Over the past few years, it’s occurred to me that more than a few friends and others whom I’ve known—-and women, in particular—are on the autism spectrum. Most of them are undiagnosed; knowing about Asperger’s has helped me to understand why one friend, one instance, used to get so irritated when I started analyzing books and movies (her feeling: just talk about them, no need to “break them down and ask all those questions”). Another related some misunderstandings about what a member of the opposite sex was saying and found herself in a situation that wasn’t so easy to extricate herself from. And, adolescence was the beginning of many difficult years after a childhood that had been comparatively peaceful, especially thanks to parents who were glad to encourage some obsessions and cultivate them.

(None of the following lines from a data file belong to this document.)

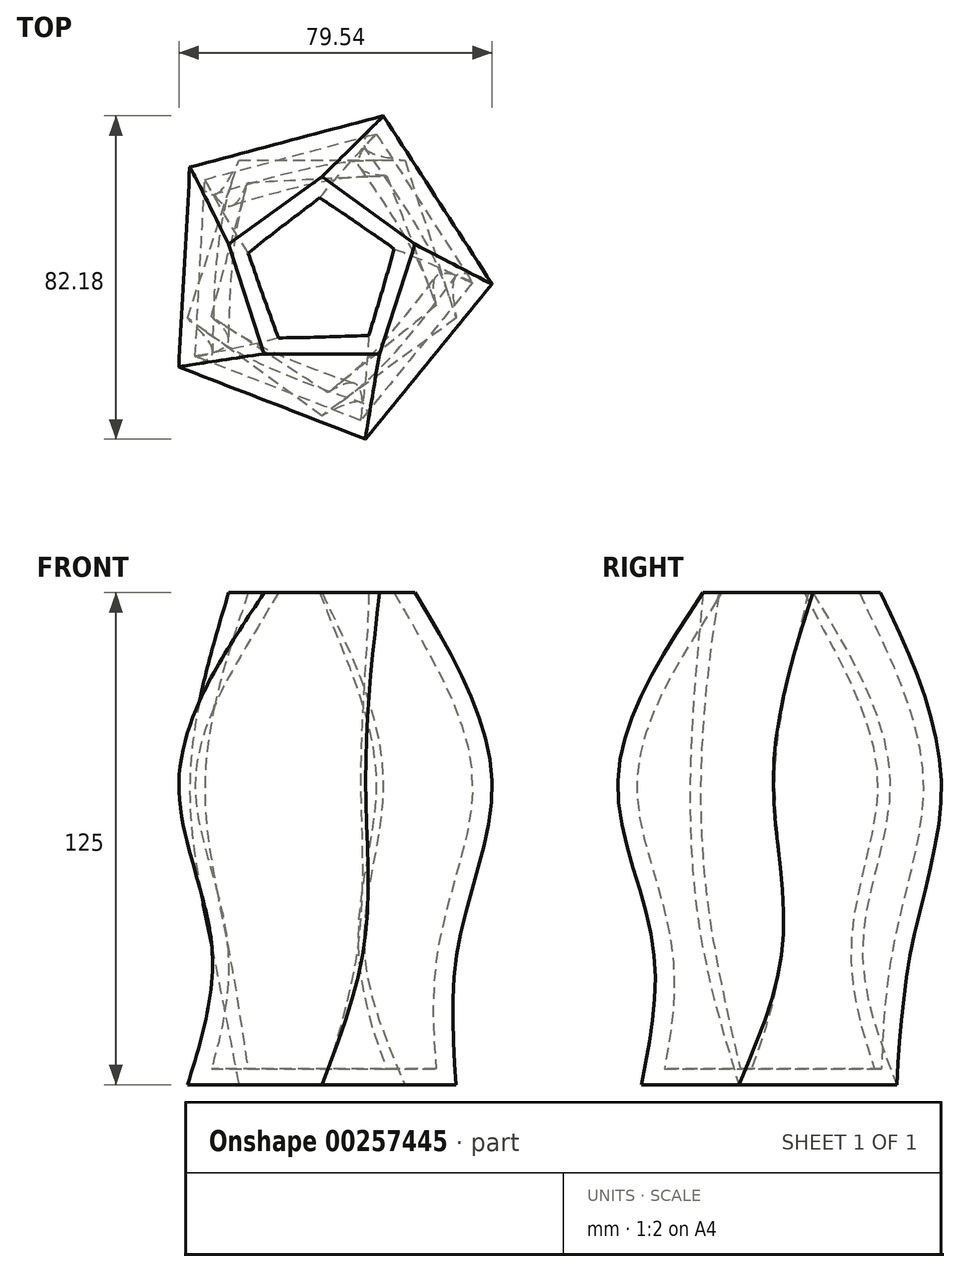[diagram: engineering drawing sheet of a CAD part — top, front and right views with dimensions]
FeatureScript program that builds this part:
annotation { "Feature Type Name" : "Feature", "Feature Type Description" : "" }
export const myFeature = defineFeature(function(context is Context, id is Id, definition is map)
    precondition{}
    {
        {
            var Q0;
            Q0=qCreatedBy(makeId("Top.planeOp"),FACE);
            var sketch = newSketch(context, id + "F0", { "sketchPlane" : qUnion([Q0])});
            skCircle(sketch, "E0.cCircle", {"center": v(0, 0) * mm, "radius": 20.14 * mm, "construction": true});
            skLineSegment(sketch, "E0.0", {"start": v(23.68, 7.7) * mm, "end": v(14.63, -20.14) * mm});
            skLineSegment(sketch, "E0.1", {"start": v(14.63, -20.14) * mm, "end": v(-14.63, -20.14) * mm});
            skLineSegment(sketch, "E0.2", {"start": v(-14.63, -20.14) * mm, "end": v(-23.68, 7.7) * mm});
            skLineSegment(sketch, "E0.3", {"start": v(-23.68, 7.7) * mm, "end": v(0, 24.9) * mm});
            skLineSegment(sketch, "E0.4", {"start": v(0, 24.9) * mm, "end": v(23.68, 7.7) * mm});
            skPoint(sketch, "E0.0.midPoint", {"position": v(19.15, -6.22) * mm});
            skSolve(sketch);
        }
        {
            var Q0;
            Q0=qCreatedBy(makeId("Top.planeOp"),FACE);
            cPlane(context, id + "F1", {"entities" : qUnion([Q0]), "cplaneType" : CPlaneType.OFFSET, "offset" : 50 * mm, "oppositeDirection" : true, "width" : 150 * mm, "height" : 150 * mm});
        }
        {
            var Q0;
            Q0=qCreatedBy(id+"F1.planeOp",FACE);
            var sketch = newSketch(context, id + "F2", { "sketchPlane" : qUnion([Q0])});
            skCircle(sketch, "E1.cCircle", {"center": v(0, 0) * mm, "radius": 35 * mm, "construction": true});
            skLineSegment(sketch, "E1.0", {"start": v(15.58, 40.36) * mm, "end": v(43.2, -2.35) * mm});
            skLineSegment(sketch, "E1.1", {"start": v(43.2, -2.35) * mm, "end": v(11.12, -41.8) * mm});
            skLineSegment(sketch, "E1.2", {"start": v(11.12, -41.8) * mm, "end": v(-36.33, -23.5) * mm});
            skLineSegment(sketch, "E1.3", {"start": v(-36.33, -23.5) * mm, "end": v(-33.57, 27.3) * mm});
            skLineSegment(sketch, "E1.4", {"start": v(-33.57, 27.3) * mm, "end": v(15.58, 40.36) * mm});
            skPoint(sketch, "E1.0.midPoint", {"position": v(29.4, 19) * mm});
            skSolve(sketch);
        }
        {
            var Q0;
            Q0=qCreatedBy(id+"F1.planeOp",FACE);
            cPlane(context, id + "F3", {"entities" : qUnion([Q0]), "cplaneType" : CPlaneType.OFFSET, "offset" : 40 * mm, "oppositeDirection" : true, "width" : 150 * mm, "height" : 150 * mm});
        }
        {
            var Q0;
            Q0=qCreatedBy(id+"F3.planeOp",FACE);
            var sketch = newSketch(context, id + "F4", { "sketchPlane" : qUnion([Q0])});
            skCircle(sketch, "E2.cCircle", {"center": v(0, 0) * mm, "radius": 27.95 * mm, "construction": true});
            skLineSegment(sketch, "E2.0", {"start": v(10.68, -32.86) * mm, "end": v(-27.95, -20.3) * mm});
            skLineSegment(sketch, "E2.1", {"start": v(-27.95, -20.3) * mm, "end": v(-27.95, 20.3) * mm});
            skLineSegment(sketch, "E2.2", {"start": v(-27.95, 20.3) * mm, "end": v(10.68, 32.86) * mm});
            skLineSegment(sketch, "E2.3", {"start": v(10.68, 32.86) * mm, "end": v(34.55, 0) * mm});
            skLineSegment(sketch, "E2.4", {"start": v(34.55, 0) * mm, "end": v(10.68, -32.86) * mm});
            skPoint(sketch, "E2.0.midPoint", {"position": v(-8.64, -26.59) * mm});
            skSolve(sketch);
        }
        {
            var Q0;
            Q0=qCreatedBy(id+"F3.planeOp",FACE);
            cPlane(context, id + "F5", {"entities" : qUnion([Q0]), "cplaneType" : CPlaneType.OFFSET, "offset" : 35 * mm, "oppositeDirection" : true, "width" : 150 * mm, "height" : 150 * mm});
        }
        {
            var Q0;
            Q0=qCreatedBy(id+"F5.planeOp",FACE);
            var sketch = newSketch(context, id + "F6", { "sketchPlane" : qUnion([Q0])});
            skCircle(sketch, "E3.cCircle", {"center": v(0, 0) * mm, "radius": 29.03 * mm, "construction": true});
            skLineSegment(sketch, "E3.0", {"start": v(0, -35.88) * mm, "end": v(-34.12, -11.09) * mm});
            skLineSegment(sketch, "E3.1", {"start": v(-34.12, -11.09) * mm, "end": v(-21.1, 29.03) * mm});
            skLineSegment(sketch, "E3.2", {"start": v(-21.1, 29.03) * mm, "end": v(21.1, 29.03) * mm});
            skLineSegment(sketch, "E3.3", {"start": v(21.1, 29.03) * mm, "end": v(34.12, -11.09) * mm});
            skLineSegment(sketch, "E3.4", {"start": v(34.12, -11.09) * mm, "end": v(0, -35.88) * mm});
            skPoint(sketch, "E3.0.midPoint", {"position": v(-17.06, -23.48) * mm});
            skSolve(sketch);
        }
        {
            var Q0;
            Q0=makeQuery(id+"F0.imprint","IMPRINT",FACE,{"disambiguationData":[TD([[makeQuery(id+"F0.imprint","IMPRINT",EDGE,{"derivedFrom":sQuery(id+"F0.wireOp",EDGE,"E0.0")}),-1.0]])]});
            var Q1;
            Q1=makeQuery(id+"F2.imprint","IMPRINT",FACE,{"disambiguationData":[TD([[makeQuery(id+"F2.imprint","IMPRINT",EDGE,{"derivedFrom":sQuery(id+"F2.wireOp",EDGE,"E1.0")}),-1.0]])]});
            var Q2;
            Q2=makeQuery(id+"F4.imprint","IMPRINT",FACE,{"disambiguationData":[TD([[makeQuery(id+"F4.imprint","IMPRINT",EDGE,{"derivedFrom":sQuery(id+"F4.wireOp",EDGE,"E2.0")}),-1.0]])]});
            var Q3;
            Q3=makeQuery(id+"F6.imprint","IMPRINT",FACE,{"disambiguationData":[TD([[makeQuery(id+"F6.imprint","IMPRINT",EDGE,{"derivedFrom":sQuery(id+"F6.wireOp",EDGE,"E3.0")}),-1.0]])]});
            loft(context, id + "F7", {"sheetProfilesArray" : [{ "sheetProfileEntities" : qUnion([Q0]) }, { "sheetProfileEntities" : qUnion([Q1]) }, { "sheetProfileEntities" : qUnion([Q2]) }, { "sheetProfileEntities" : qUnion([Q3]) }]});
        }
        {
            var Q0;
            Q0=makeQuery(id+"F7.opLoft","CAP_FACE",FACE,{"disambiguationData":[OSD([makeQuery(id+"F0.imprint","IMPRINT",FACE,{"disambiguationData":[TD([[makeQuery(id+"F0.imprint","IMPRINT",EDGE,{"derivedFrom":sQuery(id+"F0.wireOp",EDGE,"E0.0")}),-1.0]])]})])],"isStart":true});
            shell(context, id + "F8", {"entities" : qUnion([Q0]), "thickness" : 4 * mm});
        }
    });
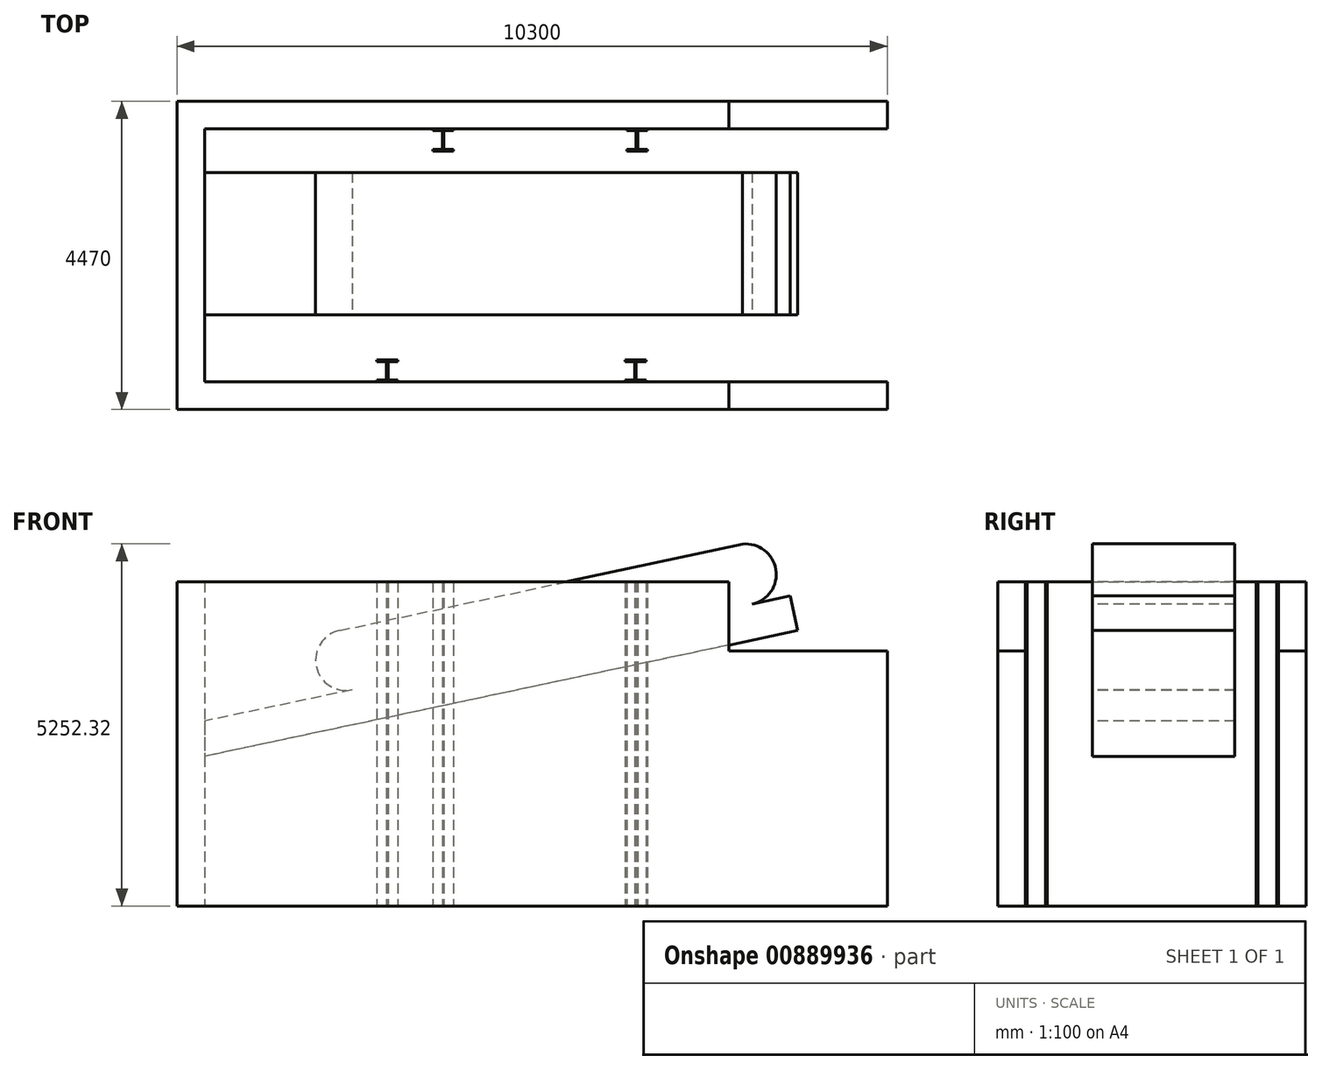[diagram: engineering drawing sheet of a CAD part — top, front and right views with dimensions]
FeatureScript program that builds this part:
annotation { "Feature Type Name" : "Feature", "Feature Type Description" : "" }
export const myFeature = defineFeature(function(context is Context, id is Id, definition is map)
    precondition{}
    {
        {
            var Q0;
            Q0=qCreatedBy(makeId("Top.planeOp"),FACE);
            var sketch = newSketch(context, id + "F0", { "sketchPlane" : qUnion([Q0])});
            skLineSegment(sketch, "E0", {"start": v(4950, 1835) * mm, "end": v(-4950, 1835) * mm});
            skLineSegment(sketch, "E1", {"start": v(-4950, 1835) * mm, "end": v(-4950, -1835) * mm});
            skLineSegment(sketch, "E2", {"start": v(-4950, -1835) * mm, "end": v(4950, -1835) * mm});
            skLineSegment(sketch, "E3", {"start": v(4950, -1835) * mm, "end": v(4950, -2235) * mm});
            skLineSegment(sketch, "E4", {"start": v(4950, -2235) * mm, "end": v(-5350, -2235) * mm});
            skLineSegment(sketch, "E5", {"start": v(-5350, -2235) * mm, "end": v(-5350, 2235) * mm});
            skLineSegment(sketch, "E6", {"start": v(-5350, 2235) * mm, "end": v(4950, 2235) * mm});
            skLineSegment(sketch, "E7", {"start": v(4950, 2235) * mm, "end": v(4950, 1835) * mm});
            skSolve(sketch);
        }
        {
            var Q0;
            Q0=qSketchRegion(id+"F0",true);
            extrude(context, id + "F1", {"entities" : qUnion([Q0]), "depth" : 4700 * mm, "offsetDistance" : 25 * mm});
        }
        {
            var Q0;
            Q0=makeQuery(id+"F1.opExtrude","SWEPT_FACE",FACE,{"disambiguationData":[OSD([sQuery(id+"F0.wireOp",EDGE,"E4")])]});
            var sketch = newSketch(context, id + "F2", { "sketchPlane" : qUnion([Q0])});
            skLineSegment(sketch, "E8", {"start": v(2650, 4700) * mm, "end": v(2650, 3700) * mm});
            skLineSegment(sketch, "E9", {"start": v(2650, 3700) * mm, "end": v(4950, 3700) * mm});
            skLineSegment(sketch, "E10", {"start": v(4950, 3700) * mm, "end": v(4950, 4700) * mm});
            skLineSegment(sketch, "E11", {"start": v(4950, 4700) * mm, "end": v(2650, 4700) * mm});
            skSolve(sketch);
        }
        {
            var Q0;
            Q0=qSketchRegion(id+"F2",true);
            extrude(context, id + "F3", {"entities" : qUnion([Q0]), "operationType" : NewBodyOperationType.REMOVE, "endBound" : BoundingType.THROUGH_ALL, "oppositeDirection" : true, "depth" : 25 * mm, "offsetDistance" : 25 * mm});
        }
        {
            var Q0;
            Q0=makeQuery(id+"F1.opExtrude","SWEPT_FACE",FACE,{"disambiguationData":[OSD([sQuery(id+"F0.wireOp",EDGE,"E2")])]});
            cPlane(context, id + "F4", {"entities" : qUnion([Q0]), "cplaneType" : CPlaneType.OFFSET, "offset" : 975 * mm, "width" : 150 * mm, "height" : 150 * mm});
        }
        {
            var Q0;
            Q0=qCreatedBy(id+"F4.planeOp",FACE);
            var sketch = newSketch(context, id + "F5", { "sketchPlane" : qUnion([Q0])});
            skLineSegment(sketch, "E12", {"start": v(0, 0) * mm, "end": v(4950, 0) * mm, "construction": true});
            skLineSegment(sketch, "E13", {"start": v(4950, 0) * mm, "end": v(4950, 2170) * mm, "construction": true});
            skLineSegment(sketch, "E14", {"start": v(2991.48, 3997.13) * mm, "end": v(-2850.14, 5249.6) * mm});
            skArc(sketch, "E15", {"start": v(2808.52, 3136.36) * mm, "mid": v(3329.62, 3475.42) * mm, "end": v(2991.48, 3997.13) * mm});
            skArc(sketch, "E16", {"start": v(-2850.14, 5249.6) * mm, "mid": v(-3334.4, 4881.97) * mm, "end": v(-2991.48, 4379.91) * mm});
            skLineSegment(sketch, "E17", {"start": v(2808.52, 3136.36) * mm, "end": v(4950, 2681.17) * mm});
            skLineSegment(sketch, "E18", {"start": v(4950, 2681.17) * mm, "end": v(4950, 2170) * mm});
            skLineSegment(sketch, "E19", {"start": v(-2991.48, 4379.91) * mm, "end": v(-3543.2, 4497.18) * mm});
            skLineSegment(sketch, "E20", {"start": v(-3543.2, 4497.18) * mm, "end": v(-3649.48, 3997.18) * mm});
            skLineSegment(sketch, "E21", {"start": v(-3649.48, 3997.18) * mm, "end": v(4950, 2170) * mm});
            skSolve(sketch);
        }
        {
            var Q0;
            Q0=qSketchRegion(id+"F5",true);
            extrude(context, id + "F6", {"entities" : qUnion([Q0]), "depth" : 2065 * mm, "offsetDistance" : 25 * mm});
        }
        {
            var Q0;
            Q0=qCreatedBy(makeId("Top.planeOp"),FACE);
            var sketch = newSketch(context, id + "F7", { "sketchPlane" : qUnion([Q0])});
            skLineSegment(sketch, "E22", {"start": v(-2450, -1835) * mm, "end": v(-2450, -1810) * mm});
            skLineSegment(sketch, "E23", {"start": v(-2450, -1810) * mm, "end": v(-2310, -1810) * mm});
            skLineSegment(sketch, "E24", {"start": v(-2290, -1540) * mm, "end": v(-2290, -1810) * mm});
            skLineSegment(sketch, "E25", {"start": v(-2290, -1810) * mm, "end": v(-2150, -1810) * mm});
            skLineSegment(sketch, "E26", {"start": v(-2150, -1810) * mm, "end": v(-2150, -1835) * mm});
            skLineSegment(sketch, "E27", {"start": v(-2150, -1835) * mm, "end": v(-2450, -1835) * mm});
            skLineSegment(sketch, "E28", {"start": v(-2310, -1810) * mm, "end": v(-2310, -1540) * mm});
            skLineSegment(sketch, "E29", {"start": v(-2310, -1540) * mm, "end": v(-2450, -1540) * mm});
            skLineSegment(sketch, "E30", {"start": v(-2450, -1540) * mm, "end": v(-2450, -1515) * mm});
            skLineSegment(sketch, "E31", {"start": v(-2150, -1515) * mm, "end": v(-2450, -1515) * mm});
            skLineSegment(sketch, "E32", {"start": v(-2290, -1540) * mm, "end": v(-2150, -1540) * mm});
            skLineSegment(sketch, "E33", {"start": v(-2150, -1540) * mm, "end": v(-2150, -1515) * mm});
            skLineSegment(sketch, "E34.MirrorCS", {"start": v(1150, -1540) * mm, "end": v(1150, -1515) * mm});
            skLineSegment(sketch, "E35.MirrorCS", {"start": v(1450, -1540) * mm, "end": v(1450, -1515) * mm});
            skLineSegment(sketch, "E36.MirrorCS", {"start": v(1150, -1810) * mm, "end": v(1150, -1835) * mm});
            skLineSegment(sketch, "E37.MirrorCS", {"start": v(1450, -1835) * mm, "end": v(1450, -1810) * mm});
            skLineSegment(sketch, "E38.MirrorCS", {"start": v(1290, -1540) * mm, "end": v(1150, -1540) * mm});
            skLineSegment(sketch, "E39.MirrorCS", {"start": v(1290, -1540) * mm, "end": v(1290, -1810) * mm});
            skLineSegment(sketch, "E40.MirrorCS", {"start": v(1310, -1540) * mm, "end": v(1450, -1540) * mm});
            skLineSegment(sketch, "E41.MirrorCS", {"start": v(1290, -1810) * mm, "end": v(1150, -1810) * mm});
            skLineSegment(sketch, "E42.MirrorCS", {"start": v(1450, -1810) * mm, "end": v(1310, -1810) * mm});
            skLineSegment(sketch, "E43.MirrorCS", {"start": v(1150, -1835) * mm, "end": v(1450, -1835) * mm});
            skLineSegment(sketch, "E44.MirrorCS", {"start": v(1150, -1515) * mm, "end": v(1450, -1515) * mm});
            skLineSegment(sketch, "E45.MirrorCS", {"start": v(1310, -1810) * mm, "end": v(1310, -1540) * mm});
            skLineSegment(sketch, "E46", {"start": v(0, 0) * mm, "end": v(-354.85, 0) * mm, "construction": true});
            skLineSegment(sketch, "E47", {"start": v(-1640, 1515) * mm, "end": v(-1640, 1540) * mm});
            skLineSegment(sketch, "E48", {"start": v(-1640, 1540) * mm, "end": v(-1500, 1540) * mm});
            skLineSegment(sketch, "E49", {"start": v(-1480, 1810) * mm, "end": v(-1480, 1540) * mm});
            skLineSegment(sketch, "E50", {"start": v(-1480, 1540) * mm, "end": v(-1340, 1540) * mm});
            skLineSegment(sketch, "E51", {"start": v(-1340, 1540) * mm, "end": v(-1340, 1515) * mm});
            skLineSegment(sketch, "E52", {"start": v(-1340, 1515) * mm, "end": v(-1640, 1515) * mm});
            skLineSegment(sketch, "E53", {"start": v(-1500, 1540) * mm, "end": v(-1500, 1810) * mm});
            skLineSegment(sketch, "E54", {"start": v(-1500, 1810) * mm, "end": v(-1640, 1810) * mm});
            skLineSegment(sketch, "E55", {"start": v(-1640, 1810) * mm, "end": v(-1640, 1835) * mm});
            skLineSegment(sketch, "E56", {"start": v(-1340, 1835) * mm, "end": v(-1640, 1835) * mm});
            skLineSegment(sketch, "E57", {"start": v(-1480, 1810) * mm, "end": v(-1340, 1810) * mm});
            skLineSegment(sketch, "E58", {"start": v(-1340, 1810) * mm, "end": v(-1340, 1835) * mm});
            skLineSegment(sketch, "E59", {"start": v(1170, 1515) * mm, "end": v(1170, 1540) * mm});
            skLineSegment(sketch, "E60", {"start": v(1170, 1540) * mm, "end": v(1310, 1540) * mm});
            skLineSegment(sketch, "E61", {"start": v(1330, 1810) * mm, "end": v(1330, 1540) * mm});
            skLineSegment(sketch, "E62", {"start": v(1330, 1540) * mm, "end": v(1470, 1540) * mm});
            skLineSegment(sketch, "E63", {"start": v(1470, 1540) * mm, "end": v(1470, 1515) * mm});
            skLineSegment(sketch, "E64", {"start": v(1470, 1515) * mm, "end": v(1170, 1515) * mm});
            skLineSegment(sketch, "E65", {"start": v(1310, 1540) * mm, "end": v(1310, 1810) * mm});
            skLineSegment(sketch, "E66", {"start": v(1310, 1810) * mm, "end": v(1170, 1810) * mm});
            skLineSegment(sketch, "E67", {"start": v(1170, 1810) * mm, "end": v(1170, 1835) * mm});
            skLineSegment(sketch, "E68", {"start": v(1470, 1835) * mm, "end": v(1170, 1835) * mm});
            skLineSegment(sketch, "E69", {"start": v(1330, 1810) * mm, "end": v(1470, 1810) * mm});
            skLineSegment(sketch, "E70", {"start": v(1470, 1810) * mm, "end": v(1470, 1835) * mm});
            skSolve(sketch);
        }
        {
            var Q0;
            Q0=qSketchRegion(id+"F7",true);
            extrude(context, id + "F8", {"entities" : qUnion([Q0]), "depth" : 4700 * mm, "offsetDistance" : 25 * mm});
        }
    });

The Newsweek article opens and closes by referring to a mother, Liane Willey, whose daughter was diagnosed with Aspeger’s. Willey notes that she is “quirky” herself:

Doctors diagnosed her right alongside her daughter. Liane says that diagnosis changed everything for her. “It was like a light bulb went off,” she says. “I was able to seek out the right kind of treatment, and after a lifetime of mimicking others, finally find my own identity.” And early diagnosis has helped her daughter (now a healthy teenager) avoid many of the pitfalls that Liane herself fell prey to.

I’ve got my own set of “quirks” and—following Charlie’s diagnosis, have wondered if I might be somewhere on the spectrum and, while there are many qualities that Charlie and I share, I don’t think I’m autistic (well, that’s what I think). Has having an autistic child made you more aware of your own “quirks” and obsessions, and possibly of an actual diagnosis?